To the naked eye, the euro is still alive. From a financial perspective, on the other hand, it is already pretty much kaput.
In just the same way as the currency union was preceded by an invisible rise in financial integration across the euro area, its demise is already being prefigured by financial disintegration throughout the eurozone.
Up until relatively recently, the banks and investors responsible for the financial plumbing throughout Europe would tend to treat euros as euros. So, if you lent money to a Greek business it was entirely sensible to balance that out with a deposit from Germany or France. There really was a single market for finance – and this was one of the most important component parts of the monetary area.
What’s happening at present – silently but swiftly – is that banks have realised that some euros are more equal than others. A German euro is not a Greek euro, and so on. Not only have they started to carry out “war games” to work out how their balance sheet would be affected if, suddenly, all those Greek assets were redenominated in drachmas, and were thus worth only half their previous value, they are also taking action.
Banks from around the world are attempting to ensure that any assets they have in Greece are matched against liabilities in Greece. The same goes for all of the embattled periphery countries, and even for other euro members.
You can get a sense of this from the following chart (source: Jefferies), which shows you the proportion of sovereign debt owned by foreign investors in certain eurozone countries.
Note that in Germany, France and Austria the proportion has remained the same (or has increased) between 2009 and 2011, but in other countries it has fallen – in other words foreign investors have pulled out to be replaced by domestic investors (the Netherlands is the outlier here, since it is generally regarded as a stronger euro member).

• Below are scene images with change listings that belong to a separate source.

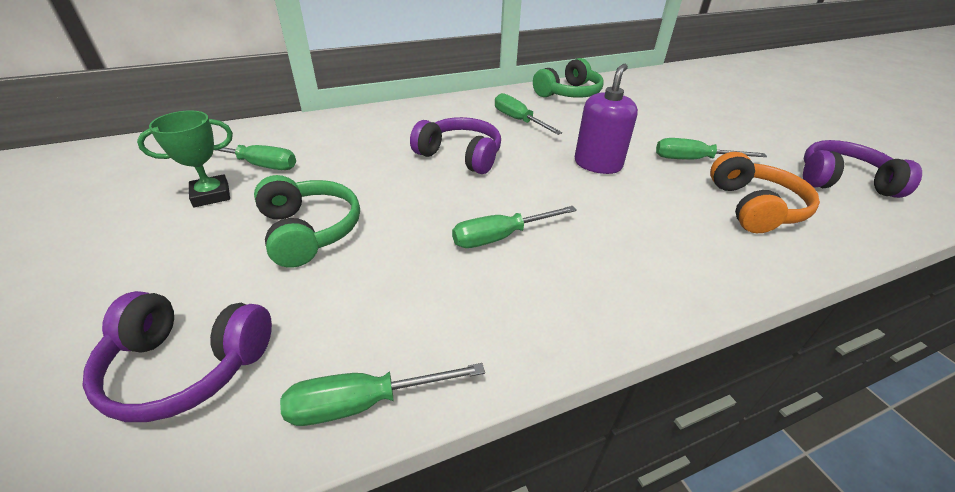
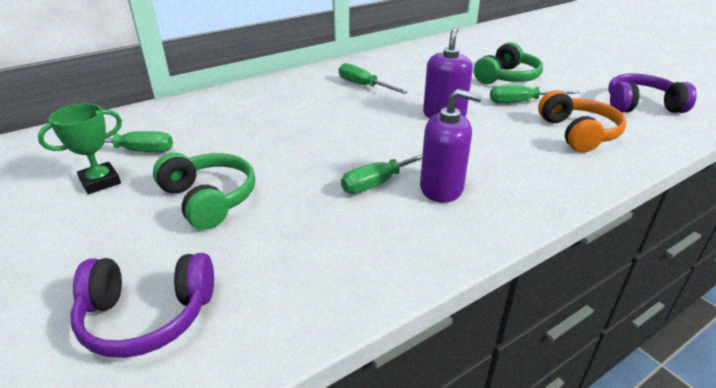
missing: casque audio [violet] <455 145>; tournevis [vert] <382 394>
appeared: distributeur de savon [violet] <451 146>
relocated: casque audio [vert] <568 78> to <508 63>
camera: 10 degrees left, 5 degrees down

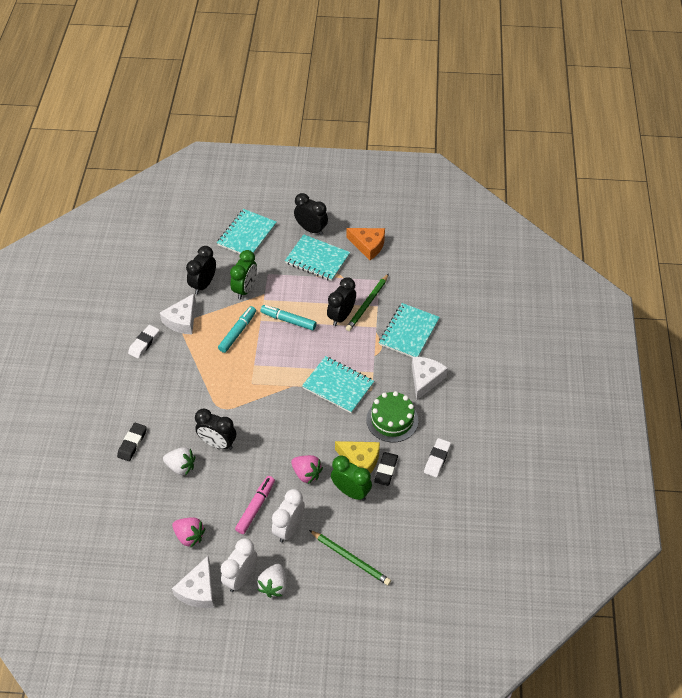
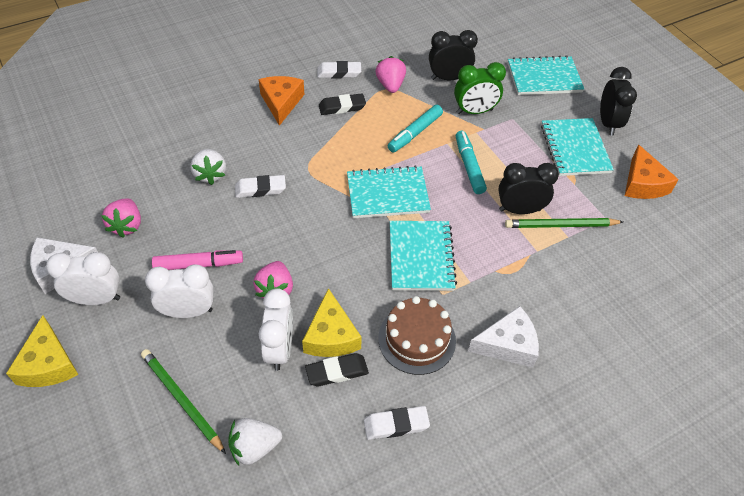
appeared: fromage [orange] <281 101>; fromage [jaune] <42 351>
relocated: carnet [turquoise] <409 330> to <389 192>; gomme [noir] <132 442> to <342 104>; fraise [blanc] <272 581> to <255 442>
exchanged: fromage [blanc] <178 314> to fraise [rose] <390 74>; réveil [noir] <215 429> to gomme [blanc] <260 186>
colour: gâteau [vert] <392 416> to gâteau [marron] <417 335>; réveil [vert] <351 478> to réveil [blanc] <276 329>
spun: feutre [turquoise] <237 329> = <415 129> 135 degrees clockwise; crayon [vert] <350 557> = <183 401> 135 degrees clockwise
camera: 55 degrees right, 0 degrees up

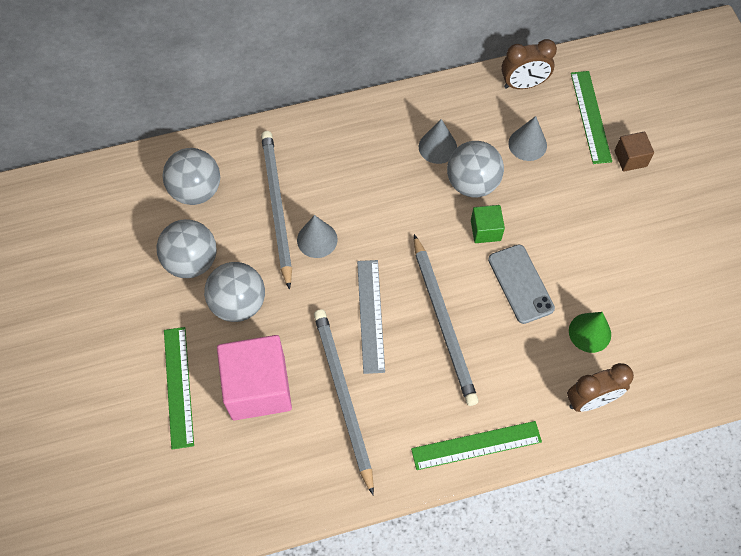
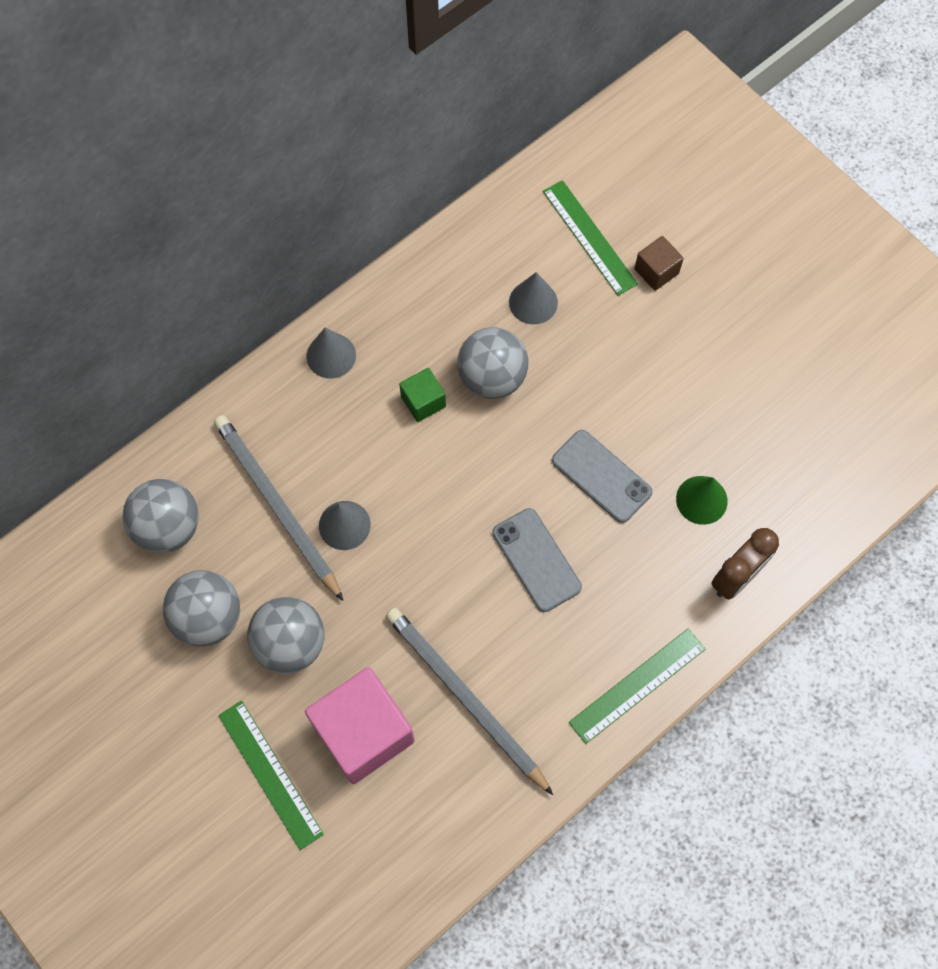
missing: réveil [marron] <529 64>; règle [gris] <371 317>
relocated: cône [gris] <438 141> to <331 353>; cube [vert] <488 224> to <422 395>
exchanged: crayon [gris] <446 320> to téléphone [gris] <537 560>
camera: 25 degrees left, 5 degrees up

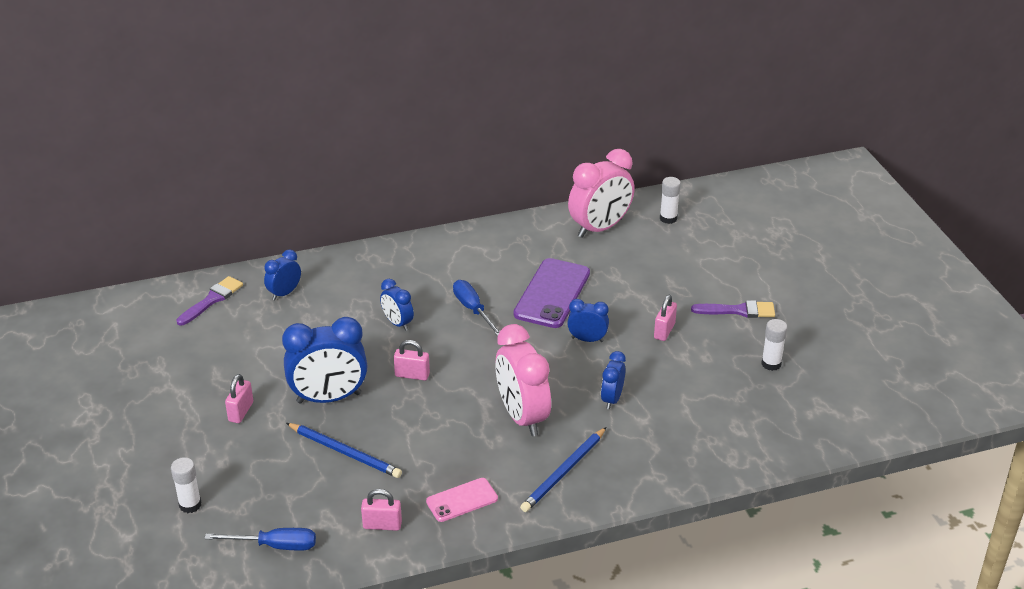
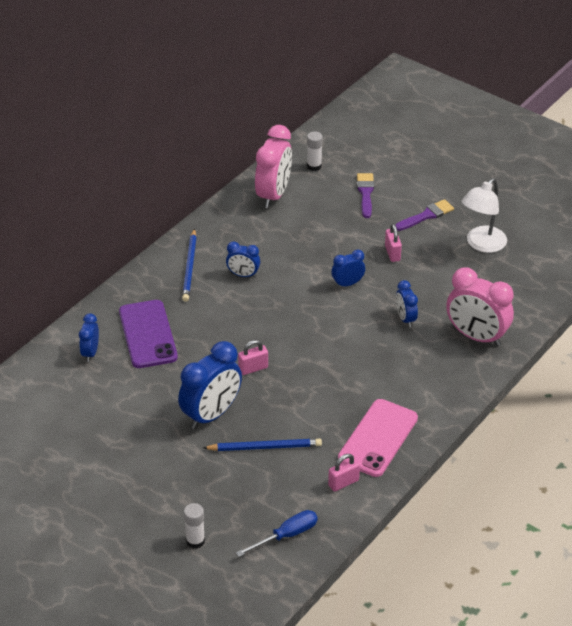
missing: tournevis [bleu] <476 308>; cadenas [rose] <239 398>
relocated: téléphone [violet] <552 293> to <148 334>; pinceau [violet] <209 300> to <365 195>; réveil [bleu] <397 305> to <243 259>; réveil [rose] <523 380> to <480 307>; crayon [bleu] <563 469> to <189 265>
exchanged: bâton de colle [blanc] <774 345> to lampe [blanc] <484 215>
size: téléphone [rose] <462 500> = <378 438> x1.73
camera: 35 degrees left, 5 degrees up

Another pretty striking illustration of this financial disintegration can be seen in the chart below, which charts the yields on benchmark Spanish government bonds (the yellow line) and compares them with the yields on German bonds.
Note that in 2005 and 2006, investors were charging the two governments precisely the same interest rate to lend them money. But a gap started to open up from mid 2007 onwards, as they started to realise that a euro of Spanish debt carried a significantly greater risk than the German stuff.
If you ‘re a bank or insurance company and think that the euro could split up, it’s only sensible to try to make sure your assets and liabilities are in the same country – so that if Greece left the euro, then at least your (30% reduced value) assets are matched against Greek (30% reduced value) liabilities. Otherwise a euro exit could leave you insolvent overnight.
The problem is that this makes the plight of those troubled euro members even tougher, as they get starved of cash from overseas lenders. They face a credit crunch of even greater proportions which makes their recessions deeper and longer, and lessen their chances of recovering, thus increasing the likelihood that they leave the currency.
It’s this dynamic, alongside the analogous phenomenon of the invisible Greek/Spanish bank runs, that mean the euro’s demise could be something which happens in spite of, rather than because of, politicians’ actions.